I knew very little about this poem or poet when I picked the book up, and I know very little know. White space on the page does a lot of work here; there's some of the metaphysical abyss/void/ennui/absence unearned capital that plagues French intellectual life (as well as American); but there's also a very pleasing and disturbing cumulative effect.
A quick google tells me that this was originally translated into English by Cid Corman, and was translated into German by Paul Celan, so that should give you some idea of what to expect. This translation, by Norma Cole, works perfectly well, though she's held back on some of the phrases that, let's say, a contemporary American poet would not use (je l'ai entendue pleurer dans sa race becomes I found her crying in the [rather than 'her'] race). It's hard to complain too much.

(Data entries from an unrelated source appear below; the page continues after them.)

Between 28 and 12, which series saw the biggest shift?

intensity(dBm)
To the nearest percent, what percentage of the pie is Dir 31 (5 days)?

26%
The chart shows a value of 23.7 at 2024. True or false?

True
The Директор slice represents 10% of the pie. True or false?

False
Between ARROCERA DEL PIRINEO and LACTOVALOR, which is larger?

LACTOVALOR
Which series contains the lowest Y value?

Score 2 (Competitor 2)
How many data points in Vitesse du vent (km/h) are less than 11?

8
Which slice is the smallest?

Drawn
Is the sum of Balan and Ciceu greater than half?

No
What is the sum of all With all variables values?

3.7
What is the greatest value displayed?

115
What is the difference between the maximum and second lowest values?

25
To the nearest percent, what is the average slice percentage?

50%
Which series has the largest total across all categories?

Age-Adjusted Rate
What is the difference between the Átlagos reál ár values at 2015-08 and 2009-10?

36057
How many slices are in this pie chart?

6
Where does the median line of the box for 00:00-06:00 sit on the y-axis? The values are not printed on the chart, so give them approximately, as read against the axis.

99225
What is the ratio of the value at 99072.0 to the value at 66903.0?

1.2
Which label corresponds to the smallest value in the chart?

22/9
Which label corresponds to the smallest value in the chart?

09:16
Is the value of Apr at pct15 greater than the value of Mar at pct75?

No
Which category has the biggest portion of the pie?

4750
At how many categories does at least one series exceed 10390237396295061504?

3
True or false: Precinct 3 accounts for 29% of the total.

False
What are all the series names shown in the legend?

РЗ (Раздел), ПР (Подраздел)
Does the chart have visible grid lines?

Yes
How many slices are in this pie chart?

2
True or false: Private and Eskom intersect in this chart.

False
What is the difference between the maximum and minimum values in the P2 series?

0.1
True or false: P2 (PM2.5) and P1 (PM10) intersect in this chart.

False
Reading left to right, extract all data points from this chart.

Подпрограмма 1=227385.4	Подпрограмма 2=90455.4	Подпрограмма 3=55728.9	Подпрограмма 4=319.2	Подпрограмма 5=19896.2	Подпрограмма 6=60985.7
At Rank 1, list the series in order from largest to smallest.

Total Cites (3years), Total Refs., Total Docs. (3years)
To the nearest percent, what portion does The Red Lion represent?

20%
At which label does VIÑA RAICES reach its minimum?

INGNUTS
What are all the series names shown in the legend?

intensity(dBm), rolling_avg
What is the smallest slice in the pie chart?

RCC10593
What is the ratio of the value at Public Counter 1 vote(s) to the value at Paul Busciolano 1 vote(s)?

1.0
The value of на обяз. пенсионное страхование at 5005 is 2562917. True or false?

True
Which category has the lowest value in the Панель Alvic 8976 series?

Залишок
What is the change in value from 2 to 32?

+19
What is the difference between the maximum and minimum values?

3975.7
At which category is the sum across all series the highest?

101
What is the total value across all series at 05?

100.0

Daive works in the margin of sayings, picking them apart. The "white decimal" is at "the edge of space." So begins Decimal Blanche, a crunch of "death's counter-days." Spare, seemingly procedural, using concretion but only in the modal, or "thrown," this was Jean Daive's introduction of his work into the American conversation around objectivism. Norma Cole steps in for Cid Corman's original translation, and blows the dust off the sills and shades.
I don't think this translated very well from the original French version. It was just like someone had open a dictionary and randomly picked out words that made no sense in context with one another.
I think perhaps I just didnt get this. I understand its a translation from a classic french poem so maybe something was just lost for me. I can see beauty and potential in this but it didn't do it for me.